◆ What to produce
Each entry should be returned exactly as written, with no pictures carried over.

◆ Provided material

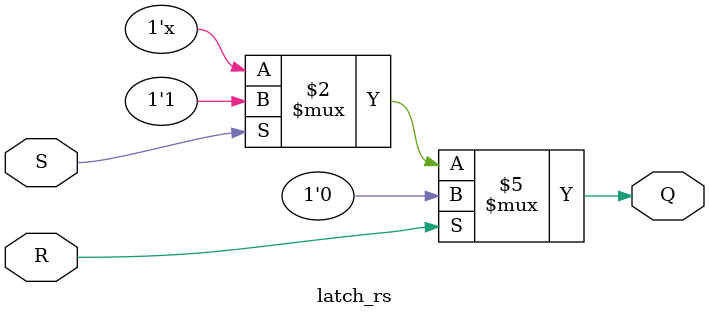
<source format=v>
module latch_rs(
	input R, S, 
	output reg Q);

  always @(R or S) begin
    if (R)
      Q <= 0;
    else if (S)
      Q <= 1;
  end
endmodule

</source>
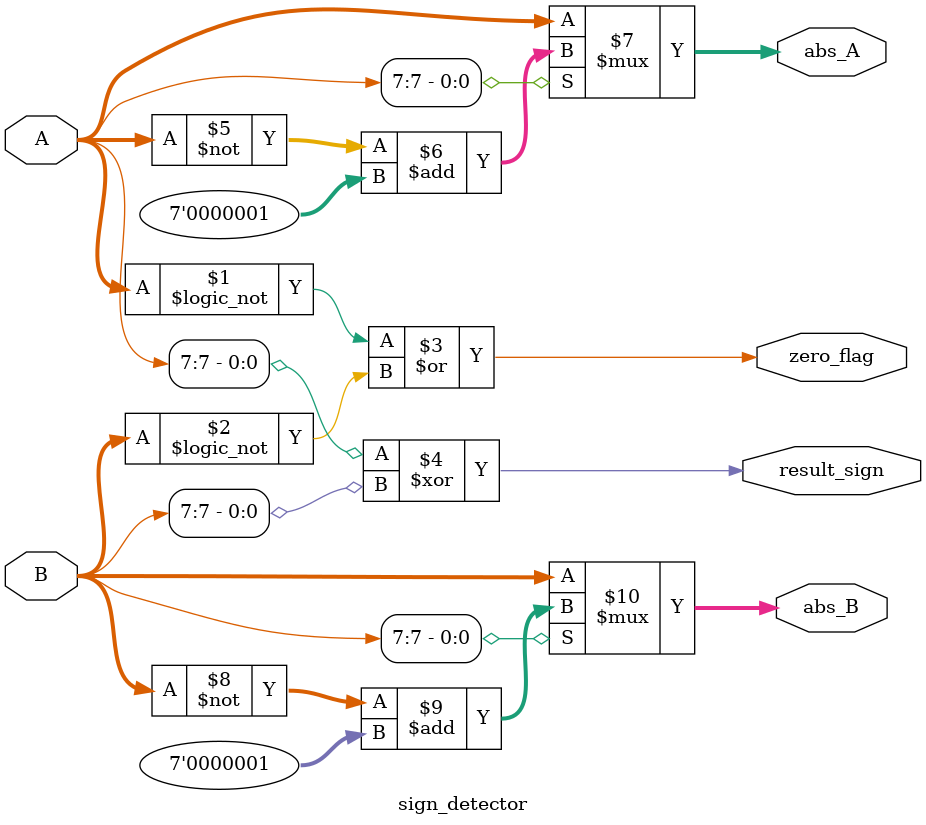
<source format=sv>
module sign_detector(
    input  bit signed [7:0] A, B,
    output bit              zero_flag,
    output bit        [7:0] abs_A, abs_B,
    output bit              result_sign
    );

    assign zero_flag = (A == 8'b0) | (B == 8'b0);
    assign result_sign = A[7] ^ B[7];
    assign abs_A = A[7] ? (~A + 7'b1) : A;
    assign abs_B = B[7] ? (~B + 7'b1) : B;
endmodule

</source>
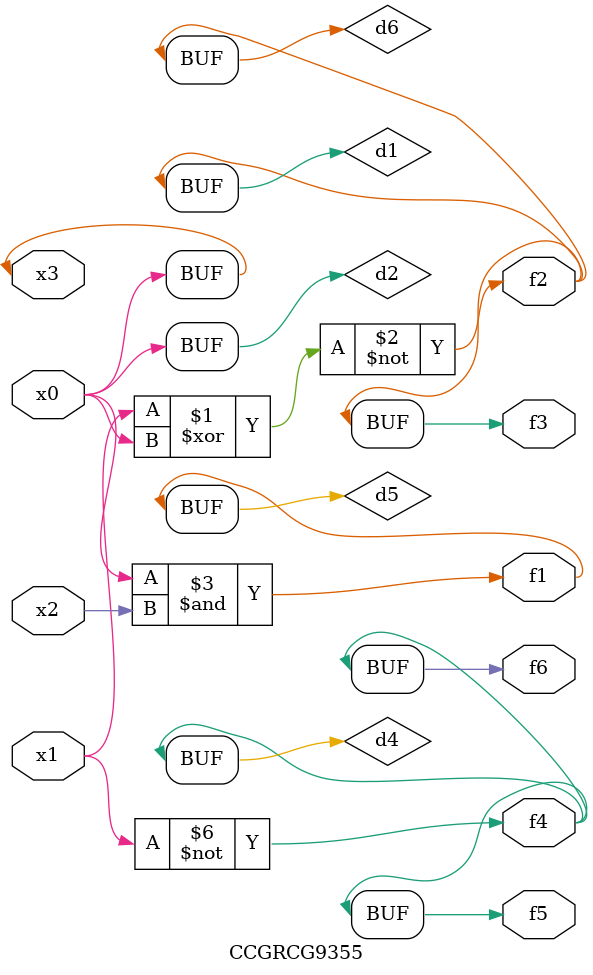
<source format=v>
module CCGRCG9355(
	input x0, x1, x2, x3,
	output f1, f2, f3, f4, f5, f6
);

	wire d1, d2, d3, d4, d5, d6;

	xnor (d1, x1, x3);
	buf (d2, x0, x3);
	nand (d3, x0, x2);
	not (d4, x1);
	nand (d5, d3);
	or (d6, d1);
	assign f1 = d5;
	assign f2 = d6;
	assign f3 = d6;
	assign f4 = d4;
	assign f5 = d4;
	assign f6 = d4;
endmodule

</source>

◆ Task result
<source format=v>
module latch_rs(
	input R, S, 
	output reg Q);

  always @(R or S) begin
    if (R)
      Q <= 0;
    else if (S)
      Q <= 1;
  end
endmodule

</source>
<source format=sv>
module sign_detector(
    input  bit signed [7:0] A, B,
    output bit              zero_flag,
    output bit        [7:0] abs_A, abs_B,
    output bit              result_sign
    );

    assign zero_flag = (A == 8'b0) | (B == 8'b0);
    assign result_sign = A[7] ^ B[7];
    assign abs_A = A[7] ? (~A + 7'b1) : A;
    assign abs_B = B[7] ? (~B + 7'b1) : B;
endmodule

</source>
<source format=v>
module CCGRCG9355(
	input x0, x1, x2, x3,
	output f1, f2, f3, f4, f5, f6
);

	wire d1, d2, d3, d4, d5, d6;

	xnor (d1, x1, x3);
	buf (d2, x0, x3);
	nand (d3, x0, x2);
	not (d4, x1);
	nand (d5, d3);
	or (d6, d1);
	assign f1 = d5;
	assign f2 = d6;
	assign f3 = d6;
	assign f4 = d4;
	assign f5 = d4;
	assign f6 = d4;
endmodule

</source>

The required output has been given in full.